Agostini, F. & Biolo, G. Effect of physical activity on glutamine metabolism. Curr Opin Clin Nutr Metab Care. 2010 Jan;13(1):58-64.

Calder PC, Yaqoob P. Glutamine and the immune system. Amino Acids. 1999;17(3):227-41.

Gleeson, M. Dosing and efficacy of glutamine supplementation in human exercise and sport training. J. Nutr. Oct 2008; 138(10):2045S-2049S.

Parry-Billings M, Budgett R, Koutedakis Y, Blomstrand E, Brooks S, Williams C, Calder PC, Pilling S, Baigrie R, Newsholme EA. Plasma amino acid concentrations in the overtraining syndrome: possible side effects on the immune system. Med Sci Sports Exerc. 1992 Dec;24(12):1353-8.

Walsh NP, Blannin AK, Robson PJ, & Gleeson M. Glutamine, exercise, and immune fuction. Links and possible mechanisms. Sports Med. 1998 Sep;26(3):177-91.

Tuesday, June 5, 2012

Fiber Update

Someone recently requested information on the importance of fiber. I did briefly address this in a previous blog; however, I'll do a little update on that today.

Currently, the recommendations are 38 grams of fiber for most adult males and 25 grams of fiber for most adult females. Check this out for a more detailed breakdown. I have found with clients, it is quite difficult for men to reach that lofty goal of 38 grams daily. I recommend that you just try, try, and try some more! Even if you don't reach 38 grams, you will most likely do much better than the average American.

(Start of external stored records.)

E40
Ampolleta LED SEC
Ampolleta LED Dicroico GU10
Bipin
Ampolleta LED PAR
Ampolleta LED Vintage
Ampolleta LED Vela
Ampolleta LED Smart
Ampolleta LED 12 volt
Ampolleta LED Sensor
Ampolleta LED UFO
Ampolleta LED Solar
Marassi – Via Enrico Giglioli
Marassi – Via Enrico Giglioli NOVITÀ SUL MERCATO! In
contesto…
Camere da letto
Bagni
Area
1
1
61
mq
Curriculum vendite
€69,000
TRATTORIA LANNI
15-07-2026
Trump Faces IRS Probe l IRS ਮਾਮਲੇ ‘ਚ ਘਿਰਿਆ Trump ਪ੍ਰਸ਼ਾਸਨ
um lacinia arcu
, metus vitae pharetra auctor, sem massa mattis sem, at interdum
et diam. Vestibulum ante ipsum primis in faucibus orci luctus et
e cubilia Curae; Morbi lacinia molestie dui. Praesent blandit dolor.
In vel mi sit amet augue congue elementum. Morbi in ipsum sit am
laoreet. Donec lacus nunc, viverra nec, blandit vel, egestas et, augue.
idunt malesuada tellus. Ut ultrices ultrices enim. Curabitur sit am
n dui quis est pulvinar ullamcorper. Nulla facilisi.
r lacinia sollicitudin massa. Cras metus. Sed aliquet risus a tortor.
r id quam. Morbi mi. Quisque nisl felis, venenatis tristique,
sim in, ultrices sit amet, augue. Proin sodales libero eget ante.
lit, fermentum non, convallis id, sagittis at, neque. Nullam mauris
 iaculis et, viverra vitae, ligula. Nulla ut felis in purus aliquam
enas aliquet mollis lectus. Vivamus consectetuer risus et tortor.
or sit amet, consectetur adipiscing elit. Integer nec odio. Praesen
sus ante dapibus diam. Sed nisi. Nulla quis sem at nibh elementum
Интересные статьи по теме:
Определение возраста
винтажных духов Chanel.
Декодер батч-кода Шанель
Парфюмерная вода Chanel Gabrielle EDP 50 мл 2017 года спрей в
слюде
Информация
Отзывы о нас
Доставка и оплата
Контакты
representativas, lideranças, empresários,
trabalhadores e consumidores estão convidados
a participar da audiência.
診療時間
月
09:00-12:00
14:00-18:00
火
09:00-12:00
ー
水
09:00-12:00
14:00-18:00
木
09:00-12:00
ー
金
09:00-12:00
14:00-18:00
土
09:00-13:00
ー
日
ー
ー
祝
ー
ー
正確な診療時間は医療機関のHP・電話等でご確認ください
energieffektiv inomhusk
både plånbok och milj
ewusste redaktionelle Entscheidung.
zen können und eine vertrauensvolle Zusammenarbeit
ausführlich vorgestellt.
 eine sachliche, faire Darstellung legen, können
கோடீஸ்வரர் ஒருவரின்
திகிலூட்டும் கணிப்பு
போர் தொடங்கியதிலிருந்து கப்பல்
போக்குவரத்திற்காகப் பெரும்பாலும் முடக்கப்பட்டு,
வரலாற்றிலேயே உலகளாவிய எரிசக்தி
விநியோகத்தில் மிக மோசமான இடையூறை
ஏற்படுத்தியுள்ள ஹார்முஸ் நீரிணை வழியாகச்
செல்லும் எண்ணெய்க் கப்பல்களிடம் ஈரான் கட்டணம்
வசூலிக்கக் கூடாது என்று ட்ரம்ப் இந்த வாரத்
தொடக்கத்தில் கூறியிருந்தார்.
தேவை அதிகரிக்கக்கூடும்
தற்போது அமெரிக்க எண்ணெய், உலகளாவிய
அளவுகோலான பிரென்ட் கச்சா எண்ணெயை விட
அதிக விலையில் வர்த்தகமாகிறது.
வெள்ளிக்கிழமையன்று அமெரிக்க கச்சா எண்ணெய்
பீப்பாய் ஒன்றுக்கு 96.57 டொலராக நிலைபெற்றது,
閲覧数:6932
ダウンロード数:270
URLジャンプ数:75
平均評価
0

Be sure to obtain most of your fiber from natural sources, such as whole grains, fruits, vegetables, legumes, nuts, and oats. Research has shown than many of the products on the market that contain man-made fibers do nothing but give people gas. Unfortunately it is difficult to be sure which foods contain natural fibers and which ones contain man-made fibers. That is why I encourage you to choose mostly unprocessed foods that are naturally high in fiber.

Here are benefits of a high fiber diet:

1. Possible decrease in colon cancer risk. There are mixed results in studies that examine this.
2. Better weight control or weight loss. Fiber increases the feeling of fullness possibly decreasing total caloric intake. Also, foods that are high in fiber, such as fruits and vegetables, have less calories and more "bulk".
3. Fiber reduces constipation.
4. Improves blood cholesterol levels.
5. Helps regulate blood sugar in diabetics.